• _EXERCISE PROMPT_
Pull every line from the records below and reproduce each one unchanged.

• _DATA RECORDS_
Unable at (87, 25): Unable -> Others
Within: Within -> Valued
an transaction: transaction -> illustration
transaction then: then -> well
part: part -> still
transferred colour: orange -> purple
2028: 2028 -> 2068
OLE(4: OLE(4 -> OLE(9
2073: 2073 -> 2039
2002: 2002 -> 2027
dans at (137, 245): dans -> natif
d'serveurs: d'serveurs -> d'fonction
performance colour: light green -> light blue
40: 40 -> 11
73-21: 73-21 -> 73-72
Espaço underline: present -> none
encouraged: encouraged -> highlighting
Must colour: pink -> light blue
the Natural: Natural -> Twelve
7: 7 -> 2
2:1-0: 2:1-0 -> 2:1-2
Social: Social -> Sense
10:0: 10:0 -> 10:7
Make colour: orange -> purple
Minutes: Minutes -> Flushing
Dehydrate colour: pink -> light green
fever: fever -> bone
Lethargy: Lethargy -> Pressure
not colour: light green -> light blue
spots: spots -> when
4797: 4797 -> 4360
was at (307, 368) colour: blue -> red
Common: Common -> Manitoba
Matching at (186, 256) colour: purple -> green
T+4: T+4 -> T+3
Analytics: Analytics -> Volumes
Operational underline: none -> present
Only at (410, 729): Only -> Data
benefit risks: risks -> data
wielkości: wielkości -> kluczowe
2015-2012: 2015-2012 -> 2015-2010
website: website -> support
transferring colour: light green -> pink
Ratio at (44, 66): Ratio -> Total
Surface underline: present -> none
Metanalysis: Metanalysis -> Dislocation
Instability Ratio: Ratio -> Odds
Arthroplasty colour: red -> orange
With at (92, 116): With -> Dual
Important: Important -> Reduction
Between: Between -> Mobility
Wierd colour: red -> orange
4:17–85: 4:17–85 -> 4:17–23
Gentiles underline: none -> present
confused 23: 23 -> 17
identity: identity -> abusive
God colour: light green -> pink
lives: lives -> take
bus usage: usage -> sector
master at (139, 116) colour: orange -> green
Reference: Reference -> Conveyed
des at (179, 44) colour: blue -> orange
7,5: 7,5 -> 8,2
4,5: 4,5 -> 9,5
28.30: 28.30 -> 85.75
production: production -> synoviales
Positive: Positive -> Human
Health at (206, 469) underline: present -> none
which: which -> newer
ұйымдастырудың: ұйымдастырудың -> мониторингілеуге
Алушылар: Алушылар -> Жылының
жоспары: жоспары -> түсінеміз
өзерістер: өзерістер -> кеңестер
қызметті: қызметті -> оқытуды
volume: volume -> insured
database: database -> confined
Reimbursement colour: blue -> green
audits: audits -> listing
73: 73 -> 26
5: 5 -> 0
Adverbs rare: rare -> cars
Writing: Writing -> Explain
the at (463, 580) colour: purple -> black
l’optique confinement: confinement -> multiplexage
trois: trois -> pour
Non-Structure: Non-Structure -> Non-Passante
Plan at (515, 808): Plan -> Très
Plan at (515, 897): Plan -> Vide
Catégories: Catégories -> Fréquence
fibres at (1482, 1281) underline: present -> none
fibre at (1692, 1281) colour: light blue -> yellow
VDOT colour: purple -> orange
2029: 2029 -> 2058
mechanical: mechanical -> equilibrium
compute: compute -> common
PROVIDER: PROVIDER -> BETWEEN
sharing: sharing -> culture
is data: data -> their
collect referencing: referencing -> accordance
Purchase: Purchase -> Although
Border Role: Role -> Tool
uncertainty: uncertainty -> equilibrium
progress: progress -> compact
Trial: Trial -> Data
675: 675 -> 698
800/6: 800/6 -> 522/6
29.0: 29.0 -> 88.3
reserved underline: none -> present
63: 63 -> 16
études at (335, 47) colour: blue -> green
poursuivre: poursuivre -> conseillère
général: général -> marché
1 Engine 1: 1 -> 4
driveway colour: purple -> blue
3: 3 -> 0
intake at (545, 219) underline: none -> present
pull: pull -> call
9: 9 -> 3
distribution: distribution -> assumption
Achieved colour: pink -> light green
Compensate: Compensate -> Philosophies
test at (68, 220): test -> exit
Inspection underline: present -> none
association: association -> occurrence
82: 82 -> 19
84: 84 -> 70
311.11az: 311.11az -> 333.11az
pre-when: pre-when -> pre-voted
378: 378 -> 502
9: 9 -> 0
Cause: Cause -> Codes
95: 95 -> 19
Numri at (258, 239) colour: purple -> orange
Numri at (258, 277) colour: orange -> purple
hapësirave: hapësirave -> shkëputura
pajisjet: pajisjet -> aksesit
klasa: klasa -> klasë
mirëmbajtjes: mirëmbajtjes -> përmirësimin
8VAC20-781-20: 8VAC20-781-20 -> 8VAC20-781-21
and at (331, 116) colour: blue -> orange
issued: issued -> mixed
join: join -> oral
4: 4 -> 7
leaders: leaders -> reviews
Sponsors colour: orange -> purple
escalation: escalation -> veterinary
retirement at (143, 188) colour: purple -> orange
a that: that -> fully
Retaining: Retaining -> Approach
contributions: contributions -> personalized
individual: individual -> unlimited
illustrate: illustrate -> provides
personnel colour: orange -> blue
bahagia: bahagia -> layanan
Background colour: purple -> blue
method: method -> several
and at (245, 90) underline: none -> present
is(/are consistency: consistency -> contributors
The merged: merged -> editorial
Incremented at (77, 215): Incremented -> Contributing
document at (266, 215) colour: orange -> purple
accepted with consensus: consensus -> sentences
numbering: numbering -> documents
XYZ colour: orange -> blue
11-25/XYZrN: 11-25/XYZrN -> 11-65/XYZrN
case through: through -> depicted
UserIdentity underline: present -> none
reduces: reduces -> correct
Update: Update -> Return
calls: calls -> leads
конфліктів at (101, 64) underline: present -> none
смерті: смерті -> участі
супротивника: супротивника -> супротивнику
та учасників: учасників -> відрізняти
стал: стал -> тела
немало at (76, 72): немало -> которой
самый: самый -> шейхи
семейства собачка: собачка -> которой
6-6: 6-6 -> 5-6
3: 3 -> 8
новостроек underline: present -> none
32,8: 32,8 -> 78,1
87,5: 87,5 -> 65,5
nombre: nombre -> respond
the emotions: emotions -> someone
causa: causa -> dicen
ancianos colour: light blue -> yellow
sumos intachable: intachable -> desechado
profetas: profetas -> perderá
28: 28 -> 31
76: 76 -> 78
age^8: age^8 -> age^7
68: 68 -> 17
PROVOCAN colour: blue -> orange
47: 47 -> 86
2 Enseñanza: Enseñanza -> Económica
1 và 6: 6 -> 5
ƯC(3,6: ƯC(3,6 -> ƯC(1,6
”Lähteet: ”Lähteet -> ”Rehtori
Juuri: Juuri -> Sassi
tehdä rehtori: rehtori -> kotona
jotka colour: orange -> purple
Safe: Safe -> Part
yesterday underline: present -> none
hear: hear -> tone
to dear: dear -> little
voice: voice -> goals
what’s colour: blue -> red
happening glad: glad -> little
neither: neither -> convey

• _SOLUTION BELOW_
Unable at (87, 25): Unable -> Others
Within: Within -> Valued
an transaction: transaction -> illustration
transaction then: then -> well
part: part -> still
transferred colour: orange -> purple
2028: 2028 -> 2068
OLE(4: OLE(4 -> OLE(9
2073: 2073 -> 2039
2002: 2002 -> 2027
dans at (137, 245): dans -> natif
d'serveurs: d'serveurs -> d'fonction
performance colour: light green -> light blue
40: 40 -> 11
73-21: 73-21 -> 73-72
Espaço underline: present -> none
encouraged: encouraged -> highlighting
Must colour: pink -> light blue
the Natural: Natural -> Twelve
7: 7 -> 2
2:1-0: 2:1-0 -> 2:1-2
Social: Social -> Sense
10:0: 10:0 -> 10:7
Make colour: orange -> purple
Minutes: Minutes -> Flushing
Dehydrate colour: pink -> light green
fever: fever -> bone
Lethargy: Lethargy -> Pressure
not colour: light green -> light blue
spots: spots -> when
4797: 4797 -> 4360
was at (307, 368) colour: blue -> red
Common: Common -> Manitoba
Matching at (186, 256) colour: purple -> green
T+4: T+4 -> T+3
Analytics: Analytics -> Volumes
Operational underline: none -> present
Only at (410, 729): Only -> Data
benefit risks: risks -> data
wielkości: wielkości -> kluczowe
2015-2012: 2015-2012 -> 2015-2010
website: website -> support
transferring colour: light green -> pink
Ratio at (44, 66): Ratio -> Total
Surface underline: present -> none
Metanalysis: Metanalysis -> Dislocation
Instability Ratio: Ratio -> Odds
Arthroplasty colour: red -> orange
With at (92, 116): With -> Dual
Important: Important -> Reduction
Between: Between -> Mobility
Wierd colour: red -> orange
4:17–85: 4:17–85 -> 4:17–23
Gentiles underline: none -> present
confused 23: 23 -> 17
identity: identity -> abusive
God colour: light green -> pink
lives: lives -> take
bus usage: usage -> sector
master at (139, 116) colour: orange -> green
Reference: Reference -> Conveyed
des at (179, 44) colour: blue -> orange
7,5: 7,5 -> 8,2
4,5: 4,5 -> 9,5
28.30: 28.30 -> 85.75
production: production -> synoviales
Positive: Positive -> Human
Health at (206, 469) underline: present -> none
which: which -> newer
ұйымдастырудың: ұйымдастырудың -> мониторингілеуге
Алушылар: Алушылар -> Жылының
жоспары: жоспары -> түсінеміз
өзерістер: өзерістер -> кеңестер
қызметті: қызметті -> оқытуды
volume: volume -> insured
database: database -> confined
Reimbursement colour: blue -> green
audits: audits -> listing
73: 73 -> 26
5: 5 -> 0
Adverbs rare: rare -> cars
Writing: Writing -> Explain
the at (463, 580) colour: purple -> black
l’optique confinement: confinement -> multiplexage
trois: trois -> pour
Non-Structure: Non-Structure -> Non-Passante
Plan at (515, 808): Plan -> Très
Plan at (515, 897): Plan -> Vide
Catégories: Catégories -> Fréquence
fibres at (1482, 1281) underline: present -> none
fibre at (1692, 1281) colour: light blue -> yellow
VDOT colour: purple -> orange
2029: 2029 -> 2058
mechanical: mechanical -> equilibrium
compute: compute -> common
PROVIDER: PROVIDER -> BETWEEN
sharing: sharing -> culture
is data: data -> their
collect referencing: referencing -> accordance
Purchase: Purchase -> Although
Border Role: Role -> Tool
uncertainty: uncertainty -> equilibrium
progress: progress -> compact
Trial: Trial -> Data
675: 675 -> 698
800/6: 800/6 -> 522/6
29.0: 29.0 -> 88.3
reserved underline: none -> present
63: 63 -> 16
études at (335, 47) colour: blue -> green
poursuivre: poursuivre -> conseillère
général: général -> marché
1 Engine 1: 1 -> 4
driveway colour: purple -> blue
3: 3 -> 0
intake at (545, 219) underline: none -> present
pull: pull -> call
9: 9 -> 3
distribution: distribution -> assumption
Achieved colour: pink -> light green
Compensate: Compensate -> Philosophies
test at (68, 220): test -> exit
Inspection underline: present -> none
association: association -> occurrence
82: 82 -> 19
84: 84 -> 70
311.11az: 311.11az -> 333.11az
pre-when: pre-when -> pre-voted
378: 378 -> 502
9: 9 -> 0
Cause: Cause -> Codes
95: 95 -> 19
Numri at (258, 239) colour: purple -> orange
Numri at (258, 277) colour: orange -> purple
hapësirave: hapësirave -> shkëputura
pajisjet: pajisjet -> aksesit
klasa: klasa -> klasë
mirëmbajtjes: mirëmbajtjes -> përmirësimin
8VAC20-781-20: 8VAC20-781-20 -> 8VAC20-781-21
and at (331, 116) colour: blue -> orange
issued: issued -> mixed
join: join -> oral
4: 4 -> 7
leaders: leaders -> reviews
Sponsors colour: orange -> purple
escalation: escalation -> veterinary
retirement at (143, 188) colour: purple -> orange
a that: that -> fully
Retaining: Retaining -> Approach
contributions: contributions -> personalized
individual: individual -> unlimited
illustrate: illustrate -> provides
personnel colour: orange -> blue
bahagia: bahagia -> layanan
Background colour: purple -> blue
method: method -> several
and at (245, 90) underline: none -> present
is(/are consistency: consistency -> contributors
The merged: merged -> editorial
Incremented at (77, 215): Incremented -> Contributing
document at (266, 215) colour: orange -> purple
accepted with consensus: consensus -> sentences
numbering: numbering -> documents
XYZ colour: orange -> blue
11-25/XYZrN: 11-25/XYZrN -> 11-65/XYZrN
case through: through -> depicted
UserIdentity underline: present -> none
reduces: reduces -> correct
Update: Update -> Return
calls: calls -> leads
конфліктів at (101, 64) underline: present -> none
смерті: смерті -> участі
супротивника: супротивника -> супротивнику
та учасників: учасників -> відрізняти
стал: стал -> тела
немало at (76, 72): немало -> которой
самый: самый -> шейхи
семейства собачка: собачка -> которой
6-6: 6-6 -> 5-6
3: 3 -> 8
новостроек underline: present -> none
32,8: 32,8 -> 78,1
87,5: 87,5 -> 65,5
nombre: nombre -> respond
the emotions: emotions -> someone
causa: causa -> dicen
ancianos colour: light blue -> yellow
sumos intachable: intachable -> desechado
profetas: profetas -> perderá
28: 28 -> 31
76: 76 -> 78
age^8: age^8 -> age^7
68: 68 -> 17
PROVOCAN colour: blue -> orange
47: 47 -> 86
2 Enseñanza: Enseñanza -> Económica
1 và 6: 6 -> 5
ƯC(3,6: ƯC(3,6 -> ƯC(1,6
”Lähteet: ”Lähteet -> ”Rehtori
Juuri: Juuri -> Sassi
tehdä rehtori: rehtori -> kotona
jotka colour: orange -> purple
Safe: Safe -> Part
yesterday underline: present -> none
hear: hear -> tone
to dear: dear -> little
voice: voice -> goals
what’s colour: blue -> red
happening glad: glad -> little
neither: neither -> convey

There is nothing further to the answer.